(Dataset items)
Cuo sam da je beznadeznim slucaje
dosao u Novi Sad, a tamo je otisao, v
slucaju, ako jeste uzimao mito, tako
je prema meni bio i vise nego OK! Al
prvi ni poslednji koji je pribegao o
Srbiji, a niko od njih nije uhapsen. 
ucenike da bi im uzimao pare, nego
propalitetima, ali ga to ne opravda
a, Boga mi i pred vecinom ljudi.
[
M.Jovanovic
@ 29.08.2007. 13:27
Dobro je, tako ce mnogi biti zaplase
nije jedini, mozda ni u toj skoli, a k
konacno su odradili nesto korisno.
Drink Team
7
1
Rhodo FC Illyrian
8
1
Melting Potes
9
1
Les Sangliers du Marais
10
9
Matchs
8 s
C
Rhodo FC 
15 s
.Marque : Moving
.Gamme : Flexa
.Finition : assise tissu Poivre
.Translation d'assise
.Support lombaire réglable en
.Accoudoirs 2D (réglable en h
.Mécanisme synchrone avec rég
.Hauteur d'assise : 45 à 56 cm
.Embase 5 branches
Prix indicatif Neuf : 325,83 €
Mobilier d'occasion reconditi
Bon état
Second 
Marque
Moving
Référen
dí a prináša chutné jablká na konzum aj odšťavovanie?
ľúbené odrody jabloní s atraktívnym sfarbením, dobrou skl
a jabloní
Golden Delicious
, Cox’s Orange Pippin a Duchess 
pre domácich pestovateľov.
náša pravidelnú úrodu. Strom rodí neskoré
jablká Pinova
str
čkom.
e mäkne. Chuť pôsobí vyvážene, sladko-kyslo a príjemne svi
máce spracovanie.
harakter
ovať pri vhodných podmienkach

## To-do item:
Write out the whole listing again, replacing every "Rhodo FC" with "Rhodo Football Club" and keeping everything else the same.

## Solution to this exercise:
Cuo sam da je beznadeznim slucaje
dosao u Novi Sad, a tamo je otisao, v
slucaju, ako jeste uzimao mito, tako
je prema meni bio i vise nego OK! Al
prvi ni poslednji koji je pribegao o
Srbiji, a niko od njih nije uhapsen. 
ucenike da bi im uzimao pare, nego
propalitetima, ali ga to ne opravda
a, Boga mi i pred vecinom ljudi.
[
M.Jovanovic
@ 29.08.2007. 13:27
Dobro je, tako ce mnogi biti zaplase
nije jedini, mozda ni u toj skoli, a k
konacno su odradili nesto korisno.
Drink Team
7
1
Rhodo Football Club Illyrian
8
1
Melting Potes
9
1
Les Sangliers du Marais
10
9
Matchs
8 s
C
Rhodo Football Club 
15 s
.Marque : Moving
.Gamme : Flexa
.Finition : assise tissu Poivre
.Translation d'assise
.Support lombaire réglable en
.Accoudoirs 2D (réglable en h
.Mécanisme synchrone avec rég
.Hauteur d'assise : 45 à 56 cm
.Embase 5 branches
Prix indicatif Neuf : 325,83 €
Mobilier d'occasion reconditi
Bon état
Second 
Marque
Moving
Référen
dí a prináša chutné jablká na konzum aj odšťavovanie?
ľúbené odrody jabloní s atraktívnym sfarbením, dobrou skl
a jabloní
Golden Delicious
, Cox’s Orange Pippin a Duchess 
pre domácich pestovateľov.
náša pravidelnú úrodu. Strom rodí neskoré
jablká Pinova
str
čkom.
e mäkne. Chuť pôsobí vyvážene, sladko-kyslo a príjemne svi
máce spracovanie.
harakter
ovať pri vhodných podmienkach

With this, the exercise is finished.